Contents
By default, API Gateway configuration data is stored unencrypted. However, you can encrypt certain sensitive information, such as passwords and private keys, using a passphrase. When the passphrase has been set (and the data has been encrypted with it), you must enter the passphrase when connecting to the API Gateway with the Policy Studio, or when the API Gateway is starting up, so that the encrypted data can be decrypted. This passphrase is set at the API Gateway group level.
Warning | |
---|---|
It is crucial that you remember the passphrase when you change it. Failure to remember the passphrase results in the loss of private key data. |
This topic describes how to specify the group passphrase when connecting to the API Gateway with the Policy Studio, in your API Gateway configuration file, or when the API Gateway is starting up. It also describes how to change the group passphrase when it has been set initially.
You can use the the Policy Studio topology view to set the group passphrase to encrypt the data. This is the table displayed when you connect to the Admin Node Manager. To change the passphrase, right-click the API Gateway group name in the table (for example, QuickStart Group), and select Change Passphrase.
Complete the following fields on the Change Group Passphrase dialog:
Old Passphrase:
Enter the old passphrase that you wish to change in this field. Alternatively, you can leave this field blank if you are setting the passphrase for the first time.
New Passphrase:
Enter the new passphrase.
Confirm New Passphrase:
Re-enter the new passphrase to confirm it.
When you have set the encryption passphrase for the API Gateway configuration data, you must specify this passphrase every time that you connect to the API Gateway in the Policy Studio.
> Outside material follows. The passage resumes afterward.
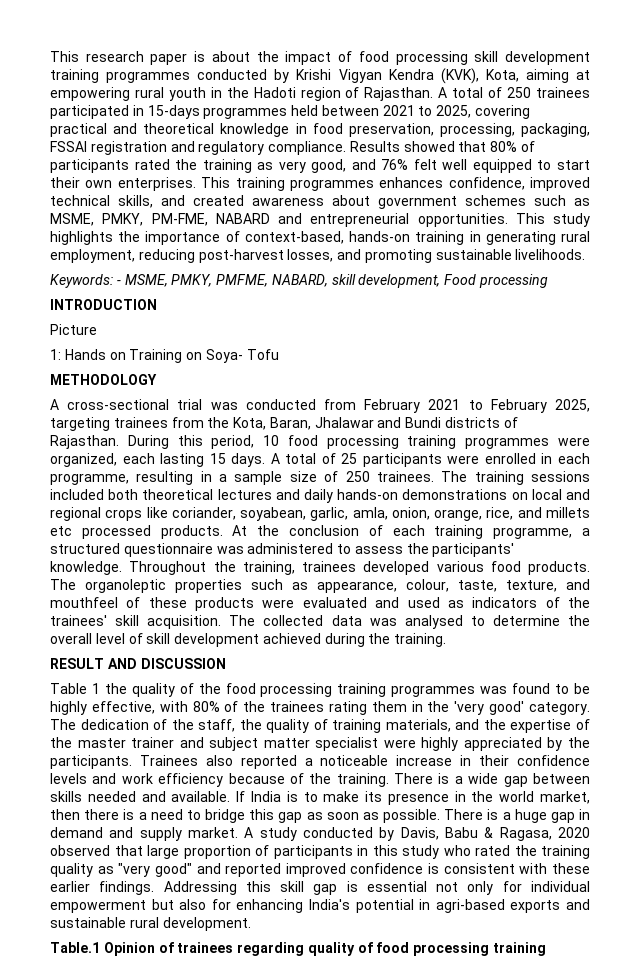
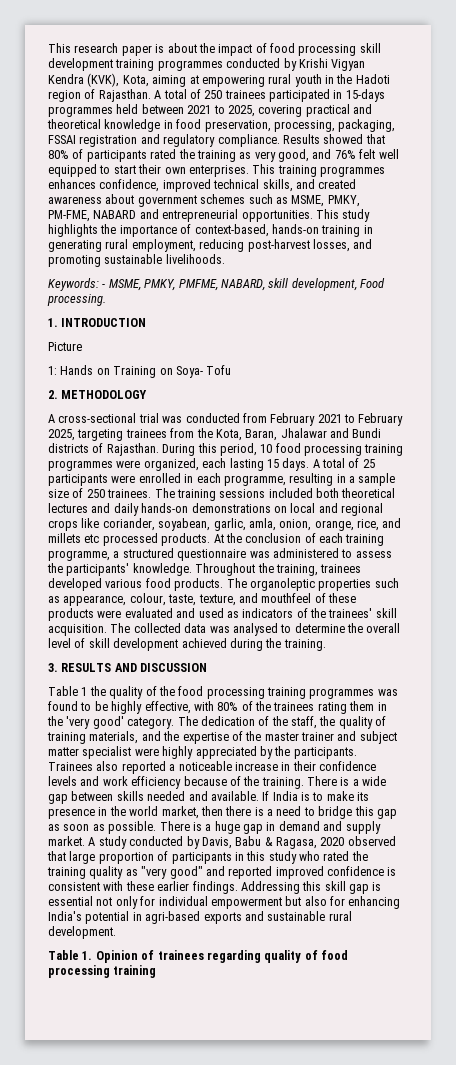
[479,274,549,288] processing // -> [47,294,106,306] [48,318,58,327] processing. // 1.
(279, 354) none -> [48,390,58,399] 2.
[50,658,104,669] RESULT -> [48,663,112,672] 3. RESULTS
[50,942,100,953] Table.1 -> [48,950,93,960] Table 1.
You can enter it in the Passphrase field of the Open File dialog, which is displayed when connecting to a configuration file. Alternatively, you can enter it in the Enter Passphrase dialog, which is displayed before editing an active server configuration.
Note | |
---|---|
The different roles of the Passphrase and the Password fields are as follows: |
Passphrase | Used to decrypt sensitive data (for example, private keys) that have already been encrypted. Not required by default, and only needed if you have set the group passphrase in Policy Studio. |
Password | Used to authenticate to the API Gateway's management interface using HTTP basic authentication when opening a connection to a server. Required by default. |
For the API Gateway to read (decrypt) encrypted data from its configuration, it must be primed with the passphrase key. You can do this using the Policy Studio, as explained in the previous section. You can also specify the passphrase directly in a configuration file, or prompt for it at startup.
Specifying the Node Manager Passphrase in a Configuration File
You can specify a passphrase directly in the Node Manager's configuration file. Open the following file in your API Gateway installation:
INSTALL_DIR/system/conf/nodemanager.xml
This file contains values for general system settings, such as the server name and trace level, and also (if required) the passphrase key to use to decrypt encrypted API Gateway configuration data.
Typically, the passphrase is only entered directly in the file if the server must
be started as a Windows service or UNIX daemon. In this case, the administrator
cannot enter the passphrase manually when the server is starting. To avoid this,
you must enter the passphrase in the configuration file. You should specify the
passphrase as the value of the secret
attribute as follows,
where "myPassphrase"
is the encryption passphrase:
secret="myPassphrase"
Specifying the API Gateway Passphrase in a Configuration File
You can also specify the passphrase for individual API Gateway instances created using the
managedomain
script. To do this, specify the secret
attribute in the service.xml
file for your API Gateway instance. For
example:
INSTALL_DIR/groups/group-id/instance-id/conf/service.xml
Prompting for the Passphrase on Server Startup
If you do not wish to specify the passphrase directly in the Node Manager or API Gateway
configuration file, and do not need to start as a Windows service or UNIX daemon, you
can configure the Node Manager or API Gateway to prompt the administrator for the
passphrase on the command line when starting up. To do this, enter the
"(prompt)"
special value for the secret
attribute as follows:
secret="(prompt)"
Important | |
---|---|
If you use this option, you must take care to remember the encryption passphrase. Failure to use the correct passphrase results in loss of private key data, and may prevent the API Gateway from functioning correctly. |
For more details, see the Oracle API Gateway Installation and Configuration Guide.